**What is needed:**
Give back each line of the data exactly as it reads, minus the pictures.

**Given data:**
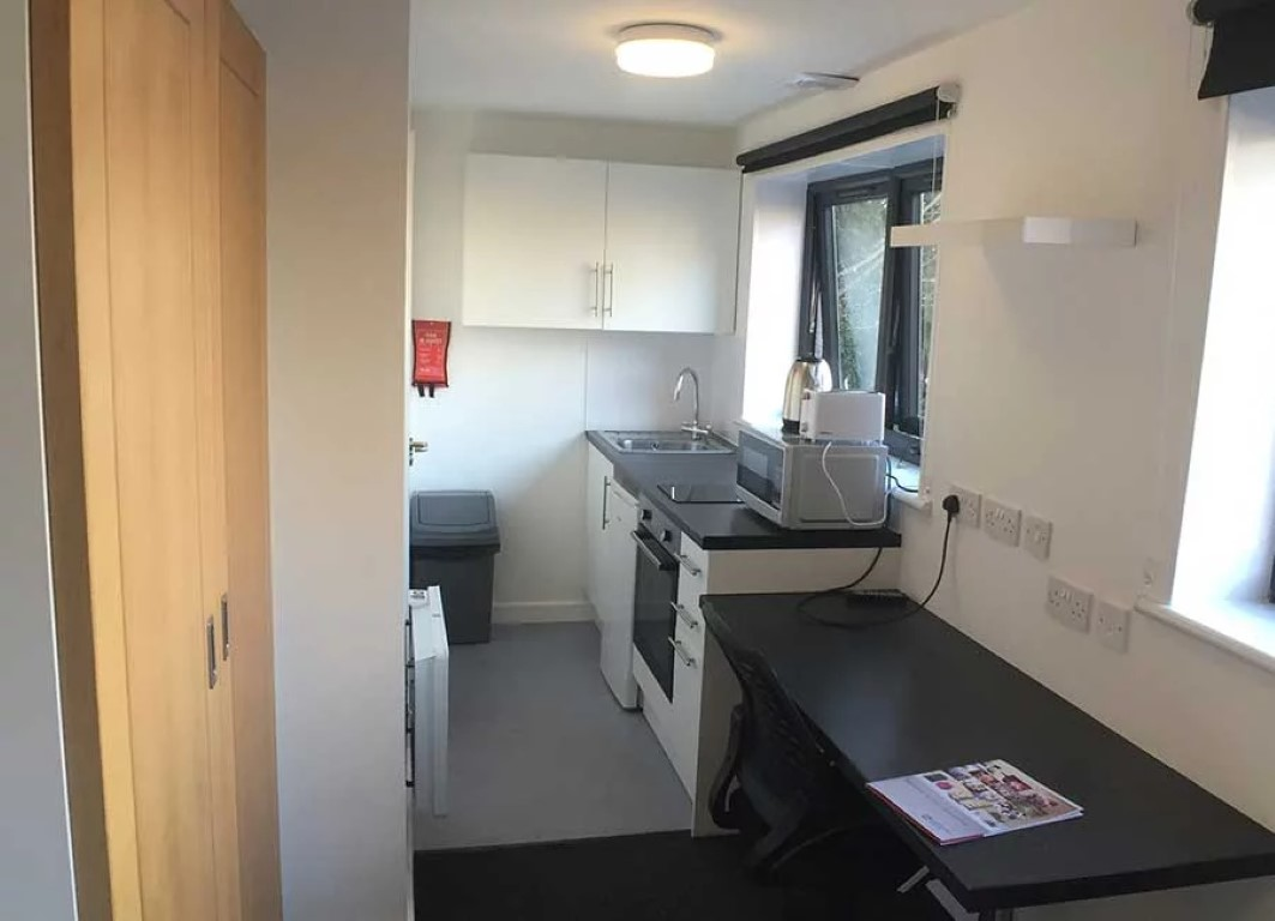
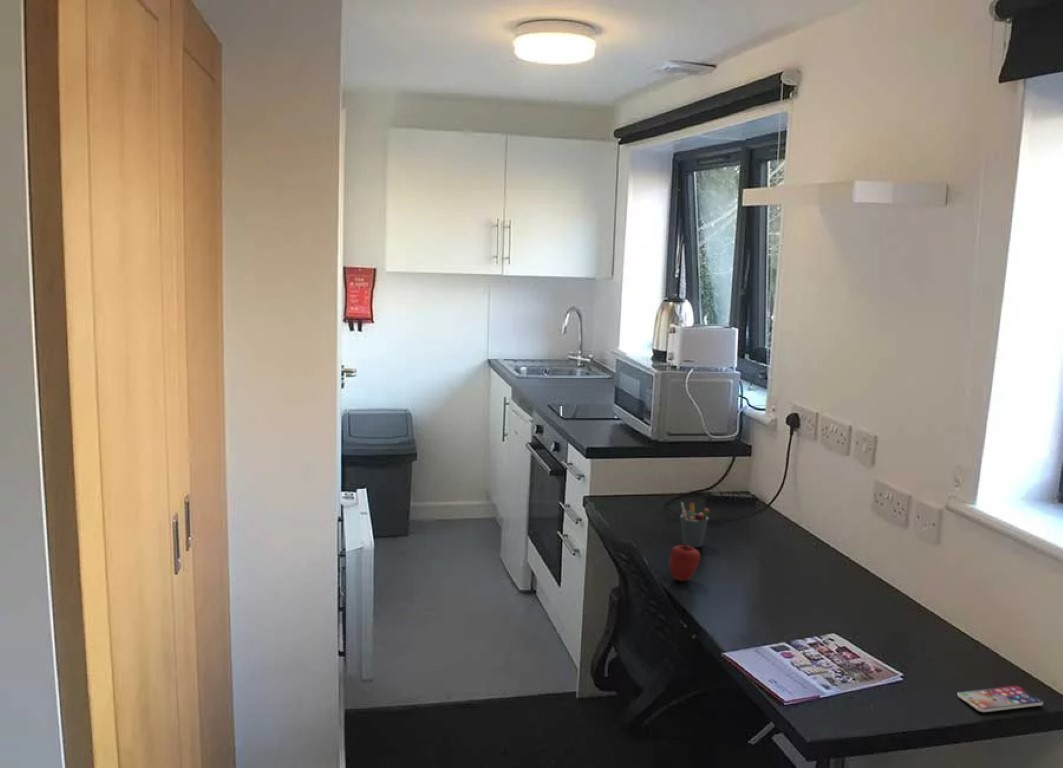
+ pen holder [680,501,710,548]
+ smartphone [956,685,1044,713]
+ apple [669,542,701,582]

**Result for this exercise:**
+ pen holder [680,501,710,548]
+ smartphone [956,685,1044,713]
+ apple [669,542,701,582]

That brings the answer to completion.